Read the matrix and create a table of the same size for minimal path costs.

Set the starting cell to the value in the top-left corner.

Fill the first row by accumulating values from left to right.
Fill the first column by accumulating values from top to bottom.

For each remaining cell:
    Compute the cost of arriving from above
    Compute the cost of arriving from the left
    Store the cell value plus the smaller of those two costs

Return the value stored in the bottom-right corner.

Complexity Analysis

Time: $O(n^2)$ . The algorithm fills an $n \times n$ table, computing each entry in $O(1)$ (one addition and one comparison). The total number of operations is $n^2$ .

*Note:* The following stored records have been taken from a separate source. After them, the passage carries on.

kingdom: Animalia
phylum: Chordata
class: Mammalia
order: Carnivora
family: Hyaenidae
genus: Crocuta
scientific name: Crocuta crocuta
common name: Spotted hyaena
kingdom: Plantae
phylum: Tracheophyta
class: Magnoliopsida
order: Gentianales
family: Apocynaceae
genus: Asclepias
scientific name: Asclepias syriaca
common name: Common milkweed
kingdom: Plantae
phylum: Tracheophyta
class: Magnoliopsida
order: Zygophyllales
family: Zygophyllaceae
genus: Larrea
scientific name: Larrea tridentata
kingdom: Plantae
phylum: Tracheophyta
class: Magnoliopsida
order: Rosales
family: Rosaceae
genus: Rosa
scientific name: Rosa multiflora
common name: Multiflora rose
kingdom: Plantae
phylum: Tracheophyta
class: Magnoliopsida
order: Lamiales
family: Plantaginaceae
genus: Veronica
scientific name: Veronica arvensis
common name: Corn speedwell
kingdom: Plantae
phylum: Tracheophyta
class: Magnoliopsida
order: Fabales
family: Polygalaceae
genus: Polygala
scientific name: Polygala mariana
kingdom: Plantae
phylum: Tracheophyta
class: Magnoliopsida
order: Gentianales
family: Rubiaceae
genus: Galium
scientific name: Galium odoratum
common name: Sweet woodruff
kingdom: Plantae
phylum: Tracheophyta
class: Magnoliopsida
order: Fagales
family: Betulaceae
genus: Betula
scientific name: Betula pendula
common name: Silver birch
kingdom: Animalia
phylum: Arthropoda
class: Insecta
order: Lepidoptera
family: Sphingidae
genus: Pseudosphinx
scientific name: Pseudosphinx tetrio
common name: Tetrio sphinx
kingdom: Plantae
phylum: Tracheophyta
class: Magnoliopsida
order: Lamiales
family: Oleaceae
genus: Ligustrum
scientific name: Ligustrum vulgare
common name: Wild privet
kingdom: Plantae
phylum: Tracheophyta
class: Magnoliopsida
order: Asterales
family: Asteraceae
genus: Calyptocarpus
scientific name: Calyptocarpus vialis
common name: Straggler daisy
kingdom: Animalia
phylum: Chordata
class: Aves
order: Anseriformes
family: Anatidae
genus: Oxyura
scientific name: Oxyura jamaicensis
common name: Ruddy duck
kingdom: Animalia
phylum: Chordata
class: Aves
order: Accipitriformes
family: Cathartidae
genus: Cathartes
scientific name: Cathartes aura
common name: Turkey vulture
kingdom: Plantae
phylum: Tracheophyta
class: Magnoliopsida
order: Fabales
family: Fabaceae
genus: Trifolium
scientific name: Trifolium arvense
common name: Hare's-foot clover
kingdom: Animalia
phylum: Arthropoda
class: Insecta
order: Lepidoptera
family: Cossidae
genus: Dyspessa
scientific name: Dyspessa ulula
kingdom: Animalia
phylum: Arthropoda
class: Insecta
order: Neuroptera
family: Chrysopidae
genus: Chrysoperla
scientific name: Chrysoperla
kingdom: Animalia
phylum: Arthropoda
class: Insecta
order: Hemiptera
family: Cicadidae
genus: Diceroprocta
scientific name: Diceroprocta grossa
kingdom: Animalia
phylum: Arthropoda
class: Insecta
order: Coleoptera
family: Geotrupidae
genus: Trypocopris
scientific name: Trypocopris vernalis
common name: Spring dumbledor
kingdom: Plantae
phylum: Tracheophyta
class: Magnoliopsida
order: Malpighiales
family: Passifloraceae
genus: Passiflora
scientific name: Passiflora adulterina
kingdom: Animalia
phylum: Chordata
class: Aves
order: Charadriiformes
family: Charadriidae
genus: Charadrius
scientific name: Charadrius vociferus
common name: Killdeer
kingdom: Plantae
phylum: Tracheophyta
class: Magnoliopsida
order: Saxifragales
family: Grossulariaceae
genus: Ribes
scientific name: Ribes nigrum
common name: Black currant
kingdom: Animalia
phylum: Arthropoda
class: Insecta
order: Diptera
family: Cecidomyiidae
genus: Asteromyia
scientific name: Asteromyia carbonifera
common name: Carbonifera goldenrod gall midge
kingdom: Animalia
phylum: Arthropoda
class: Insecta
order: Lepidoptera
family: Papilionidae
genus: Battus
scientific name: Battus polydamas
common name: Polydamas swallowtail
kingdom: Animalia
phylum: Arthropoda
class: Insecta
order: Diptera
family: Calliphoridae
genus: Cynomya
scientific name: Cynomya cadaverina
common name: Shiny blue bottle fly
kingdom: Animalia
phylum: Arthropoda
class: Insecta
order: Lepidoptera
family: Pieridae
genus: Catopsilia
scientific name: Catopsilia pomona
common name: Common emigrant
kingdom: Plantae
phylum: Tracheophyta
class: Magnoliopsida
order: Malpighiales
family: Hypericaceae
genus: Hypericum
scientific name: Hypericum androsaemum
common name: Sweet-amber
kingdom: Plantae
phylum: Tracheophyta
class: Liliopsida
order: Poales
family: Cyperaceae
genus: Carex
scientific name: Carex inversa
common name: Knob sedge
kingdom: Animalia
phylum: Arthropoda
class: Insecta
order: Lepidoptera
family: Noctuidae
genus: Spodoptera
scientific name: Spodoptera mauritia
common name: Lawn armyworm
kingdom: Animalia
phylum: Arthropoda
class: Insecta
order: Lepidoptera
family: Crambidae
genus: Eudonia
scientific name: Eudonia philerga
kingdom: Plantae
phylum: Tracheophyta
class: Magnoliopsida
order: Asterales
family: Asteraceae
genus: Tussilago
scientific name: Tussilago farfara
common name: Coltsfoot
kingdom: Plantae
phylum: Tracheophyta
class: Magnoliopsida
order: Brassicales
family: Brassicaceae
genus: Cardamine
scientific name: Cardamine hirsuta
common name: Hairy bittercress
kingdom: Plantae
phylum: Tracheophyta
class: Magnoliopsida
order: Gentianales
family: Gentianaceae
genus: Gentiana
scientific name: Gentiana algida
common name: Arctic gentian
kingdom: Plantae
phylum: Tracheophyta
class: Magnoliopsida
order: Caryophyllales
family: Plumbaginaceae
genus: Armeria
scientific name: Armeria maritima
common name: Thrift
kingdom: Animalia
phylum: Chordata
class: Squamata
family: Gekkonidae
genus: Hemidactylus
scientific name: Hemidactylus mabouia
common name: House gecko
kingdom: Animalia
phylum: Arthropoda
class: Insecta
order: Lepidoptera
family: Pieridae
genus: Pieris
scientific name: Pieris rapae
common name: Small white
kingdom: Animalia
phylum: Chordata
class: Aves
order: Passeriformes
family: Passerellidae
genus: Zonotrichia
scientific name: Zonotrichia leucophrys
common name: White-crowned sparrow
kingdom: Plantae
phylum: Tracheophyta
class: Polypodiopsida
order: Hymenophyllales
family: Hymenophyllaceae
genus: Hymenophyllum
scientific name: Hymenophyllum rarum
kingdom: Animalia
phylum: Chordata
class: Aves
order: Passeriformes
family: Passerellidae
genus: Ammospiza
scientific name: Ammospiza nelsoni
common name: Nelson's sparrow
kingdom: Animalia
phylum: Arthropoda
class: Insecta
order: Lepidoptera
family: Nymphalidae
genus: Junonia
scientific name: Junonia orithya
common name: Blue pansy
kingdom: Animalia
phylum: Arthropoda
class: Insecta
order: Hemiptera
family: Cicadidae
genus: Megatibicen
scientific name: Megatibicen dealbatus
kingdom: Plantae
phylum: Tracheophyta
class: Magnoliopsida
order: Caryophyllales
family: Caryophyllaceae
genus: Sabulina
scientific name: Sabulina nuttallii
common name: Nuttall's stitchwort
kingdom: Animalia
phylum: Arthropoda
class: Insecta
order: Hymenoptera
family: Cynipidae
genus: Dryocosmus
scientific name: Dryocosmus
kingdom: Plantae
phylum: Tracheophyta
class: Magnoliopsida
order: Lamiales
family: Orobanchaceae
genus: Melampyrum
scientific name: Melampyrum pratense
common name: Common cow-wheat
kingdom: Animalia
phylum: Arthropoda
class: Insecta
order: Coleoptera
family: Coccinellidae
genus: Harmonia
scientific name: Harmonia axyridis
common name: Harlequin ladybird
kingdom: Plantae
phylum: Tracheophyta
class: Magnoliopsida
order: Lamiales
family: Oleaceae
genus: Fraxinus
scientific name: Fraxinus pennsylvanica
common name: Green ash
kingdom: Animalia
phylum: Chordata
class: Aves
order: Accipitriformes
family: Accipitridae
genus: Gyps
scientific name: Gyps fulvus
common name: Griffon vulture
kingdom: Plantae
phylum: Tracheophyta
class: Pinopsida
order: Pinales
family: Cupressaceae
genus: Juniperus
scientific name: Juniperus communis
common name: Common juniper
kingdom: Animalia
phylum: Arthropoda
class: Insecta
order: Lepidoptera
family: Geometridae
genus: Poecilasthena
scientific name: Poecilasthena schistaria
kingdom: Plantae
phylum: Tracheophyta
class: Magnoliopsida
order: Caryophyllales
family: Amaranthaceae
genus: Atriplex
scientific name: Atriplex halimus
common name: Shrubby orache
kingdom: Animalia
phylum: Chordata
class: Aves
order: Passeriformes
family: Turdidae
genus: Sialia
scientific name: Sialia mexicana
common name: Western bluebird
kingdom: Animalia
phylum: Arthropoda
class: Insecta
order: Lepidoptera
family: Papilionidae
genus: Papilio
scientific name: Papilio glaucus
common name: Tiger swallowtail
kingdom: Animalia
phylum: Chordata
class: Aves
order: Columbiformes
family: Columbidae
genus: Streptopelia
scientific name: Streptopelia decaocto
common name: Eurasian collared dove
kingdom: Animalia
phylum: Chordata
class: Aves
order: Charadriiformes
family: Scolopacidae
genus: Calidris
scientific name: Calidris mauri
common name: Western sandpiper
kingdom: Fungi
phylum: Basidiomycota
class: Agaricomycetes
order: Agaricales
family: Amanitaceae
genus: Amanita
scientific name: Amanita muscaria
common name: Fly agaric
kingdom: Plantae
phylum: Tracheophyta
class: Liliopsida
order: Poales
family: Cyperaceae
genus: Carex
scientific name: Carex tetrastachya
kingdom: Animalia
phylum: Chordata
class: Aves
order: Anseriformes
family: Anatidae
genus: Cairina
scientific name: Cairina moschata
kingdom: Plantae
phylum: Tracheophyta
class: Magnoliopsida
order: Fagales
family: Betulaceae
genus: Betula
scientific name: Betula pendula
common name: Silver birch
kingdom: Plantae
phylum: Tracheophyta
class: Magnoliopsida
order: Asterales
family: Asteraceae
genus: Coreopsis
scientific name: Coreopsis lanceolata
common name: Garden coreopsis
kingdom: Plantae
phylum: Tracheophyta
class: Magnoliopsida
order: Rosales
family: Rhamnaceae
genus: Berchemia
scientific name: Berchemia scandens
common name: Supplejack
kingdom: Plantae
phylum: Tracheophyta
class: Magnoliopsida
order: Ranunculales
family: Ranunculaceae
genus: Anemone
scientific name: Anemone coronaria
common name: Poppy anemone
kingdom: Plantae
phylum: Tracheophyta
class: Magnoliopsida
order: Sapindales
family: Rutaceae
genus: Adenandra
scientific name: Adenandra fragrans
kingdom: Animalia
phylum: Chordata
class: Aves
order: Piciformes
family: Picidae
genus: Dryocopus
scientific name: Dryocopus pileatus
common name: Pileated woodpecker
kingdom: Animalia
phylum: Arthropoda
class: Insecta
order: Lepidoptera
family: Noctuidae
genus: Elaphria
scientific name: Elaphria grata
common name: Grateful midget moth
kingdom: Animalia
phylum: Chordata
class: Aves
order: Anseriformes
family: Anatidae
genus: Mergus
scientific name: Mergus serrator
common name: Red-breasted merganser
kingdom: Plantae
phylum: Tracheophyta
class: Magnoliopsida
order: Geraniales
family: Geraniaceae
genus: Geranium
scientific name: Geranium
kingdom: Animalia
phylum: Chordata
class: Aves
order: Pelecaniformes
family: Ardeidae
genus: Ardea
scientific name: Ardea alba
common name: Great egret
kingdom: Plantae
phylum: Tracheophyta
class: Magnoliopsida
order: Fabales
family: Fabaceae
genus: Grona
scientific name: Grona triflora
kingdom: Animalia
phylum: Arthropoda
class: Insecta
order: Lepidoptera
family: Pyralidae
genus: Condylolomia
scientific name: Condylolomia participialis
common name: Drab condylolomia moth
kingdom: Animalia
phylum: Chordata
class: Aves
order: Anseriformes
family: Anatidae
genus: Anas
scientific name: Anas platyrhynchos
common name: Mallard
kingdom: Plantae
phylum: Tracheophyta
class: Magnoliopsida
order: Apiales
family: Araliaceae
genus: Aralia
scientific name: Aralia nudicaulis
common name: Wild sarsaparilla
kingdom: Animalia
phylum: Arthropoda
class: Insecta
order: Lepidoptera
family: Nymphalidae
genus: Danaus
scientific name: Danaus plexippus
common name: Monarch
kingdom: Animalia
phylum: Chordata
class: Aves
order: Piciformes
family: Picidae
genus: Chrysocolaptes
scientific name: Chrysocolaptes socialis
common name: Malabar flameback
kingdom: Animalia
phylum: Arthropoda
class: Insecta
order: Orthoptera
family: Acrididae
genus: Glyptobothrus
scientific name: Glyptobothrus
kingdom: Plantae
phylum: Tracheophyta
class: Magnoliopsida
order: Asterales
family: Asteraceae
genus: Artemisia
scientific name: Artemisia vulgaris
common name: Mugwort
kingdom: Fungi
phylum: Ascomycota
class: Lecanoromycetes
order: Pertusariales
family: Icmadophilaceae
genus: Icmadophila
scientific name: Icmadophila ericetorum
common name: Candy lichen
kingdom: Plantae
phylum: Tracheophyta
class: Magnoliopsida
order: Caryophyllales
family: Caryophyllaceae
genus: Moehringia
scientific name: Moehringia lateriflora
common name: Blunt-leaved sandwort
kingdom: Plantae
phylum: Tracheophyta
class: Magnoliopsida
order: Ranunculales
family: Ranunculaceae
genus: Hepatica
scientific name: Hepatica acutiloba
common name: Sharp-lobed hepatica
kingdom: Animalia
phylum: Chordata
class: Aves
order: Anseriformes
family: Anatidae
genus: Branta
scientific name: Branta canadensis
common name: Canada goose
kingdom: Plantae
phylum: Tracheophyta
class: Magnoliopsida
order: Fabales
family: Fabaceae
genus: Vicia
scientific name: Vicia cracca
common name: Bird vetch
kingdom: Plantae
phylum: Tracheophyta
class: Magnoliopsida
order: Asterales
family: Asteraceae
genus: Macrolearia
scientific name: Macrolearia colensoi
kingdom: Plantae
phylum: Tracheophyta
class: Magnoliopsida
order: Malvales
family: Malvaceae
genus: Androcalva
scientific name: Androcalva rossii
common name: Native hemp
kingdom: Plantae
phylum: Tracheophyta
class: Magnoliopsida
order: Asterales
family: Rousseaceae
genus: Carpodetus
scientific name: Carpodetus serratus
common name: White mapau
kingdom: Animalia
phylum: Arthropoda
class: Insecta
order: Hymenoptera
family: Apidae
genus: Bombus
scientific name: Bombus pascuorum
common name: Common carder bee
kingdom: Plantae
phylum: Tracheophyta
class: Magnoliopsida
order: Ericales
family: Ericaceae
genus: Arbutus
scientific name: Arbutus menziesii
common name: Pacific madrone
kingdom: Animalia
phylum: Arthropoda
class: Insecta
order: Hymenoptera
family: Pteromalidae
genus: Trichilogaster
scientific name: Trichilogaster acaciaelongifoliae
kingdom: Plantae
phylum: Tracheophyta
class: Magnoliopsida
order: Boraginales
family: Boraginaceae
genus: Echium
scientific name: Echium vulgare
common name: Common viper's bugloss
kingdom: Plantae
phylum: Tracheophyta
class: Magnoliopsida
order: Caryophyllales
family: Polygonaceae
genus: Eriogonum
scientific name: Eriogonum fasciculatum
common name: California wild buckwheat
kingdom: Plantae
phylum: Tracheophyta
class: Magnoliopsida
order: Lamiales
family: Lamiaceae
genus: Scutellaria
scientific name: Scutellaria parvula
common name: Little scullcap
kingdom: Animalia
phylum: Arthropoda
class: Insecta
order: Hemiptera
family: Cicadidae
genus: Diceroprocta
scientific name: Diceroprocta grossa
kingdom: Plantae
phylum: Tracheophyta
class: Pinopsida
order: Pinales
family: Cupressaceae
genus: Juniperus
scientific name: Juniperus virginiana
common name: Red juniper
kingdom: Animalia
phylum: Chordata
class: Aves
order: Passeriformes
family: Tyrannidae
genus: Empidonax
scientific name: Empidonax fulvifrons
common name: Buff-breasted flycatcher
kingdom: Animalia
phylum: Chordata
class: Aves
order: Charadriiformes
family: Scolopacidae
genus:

Space: $O(n^2)$ for the full DP table. This can be reduced to $O(n)$ by observing that computing row $i$ requires only row $i-1$ , so a single rolling array suffices.

Answer

\boxed{427337}

C++ project_euler/problem_081/solution.cpp

#include <bits/stdc++.h>
using namespace std;

int main(){
    // Problem 81: Path Sum Two Ways
    // Reads an 80x80 matrix from "p081_matrix.txt" (comma-separated)
    // and finds the minimal path sum from top-left to bottom-right
    // moving only right and down.
    //
    // If the input file is not available, we use a small example
    // and print the expected answer for the full problem.

    int n = 80;
    vector<vector<long long>> M(n, vector<long long>(n));

    ifstream fin("p081_matrix.txt");
    if(fin.is_open()){
        for(int i = 0; i < n; i++){
            for(int j = 0; j < n; j++){
                fin >> M[i][j];
                char ch;
                if(j < n-1) fin >> ch; // consume comma
            }
        }
        fin.close();
    } else {
        // Example 5x5 matrix from Project Euler
        n = 5;
        M = {
            {131, 673, 234, 103, 18},
            {201, 96, 342, 965, 150},
            {630, 803, 746, 422, 111},
            {537, 699, 497, 121, 956},
            {805, 732, 524, 37, 331}
        };
        // Expected answer for 5x5: 2427
    }

    // DP
    vector<vector<long long>> dp(n, vector<long long>(n, 0));
    dp[0][0] = M[0][0];

    // First row
    for(int j = 1; j < n; j++)
        dp[0][j] = dp[0][j-1] + M[0][j];

    // First column
    for(int i = 1; i < n; i++)
        dp[i][0] = dp[i-1][0] + M[i][0];

    // Fill rest
    for(int i = 1; i < n; i++)
        for(int j = 1; j < n; j++)
            dp[i][j] = M[i][j] + min(dp[i-1][j], dp[i][j-1]);

    cout << dp[n-1][n-1] << endl;
    // Full 80x80 answer: 427337

    return 0;
}

Python project_euler/problem_081/solution.py

"""
Problem 81: Path Sum: Two Ways

Find the minimal path sum from top-left to bottom-right of an 80x80 matrix,
moving only right and down.

Answer: 427337
"""

import os
import sys

def solve(matrix):
    """DP solution for minimal path sum (right and down only)."""
    n = len(matrix)
    dp = [[0]*n for _ in range(n)]
    dp[0][0] = matrix[0][0]

    for j in range(1, n):
        dp[0][j] = dp[0][j-1] + matrix[0][j]
    for i in range(1, n):
        dp[i][0] = dp[i-1][0] + matrix[i][0]
    for i in range(1, n):
        for j in range(1, n):
            dp[i][j] = matrix[i][j] + min(dp[i-1][j], dp[i][j-1])

    return dp[n-1][n-1]

def read_matrix(filename):
    matrix = []
    with open(filename) as f:
        for line in f:
            row = list(map(int, line.strip().split(',')))
            matrix.append(row)
    return matrix

def main():
    # Try to read the actual matrix file
    script_dir = os.path.dirname(os.path.abspath(__file__))
    filepath = os.path.join(script_dir, "p081_matrix.txt")

    if os.path.exists(filepath):
        matrix = read_matrix(filepath)
    else:
        # Example 5x5 matrix from Project Euler problem description
        matrix = [
            [131, 673, 234, 103,  18],
            [201,  96, 342, 965, 150],
            [630, 803, 746, 422, 111],
            [537, 699, 497, 121, 956],
            [805, 732, 524,  37, 331],
        ]
        # Expected: 2427 for this example

    answer = solve(matrix)
    print(answer)
    # Full 80x80 answer: 427337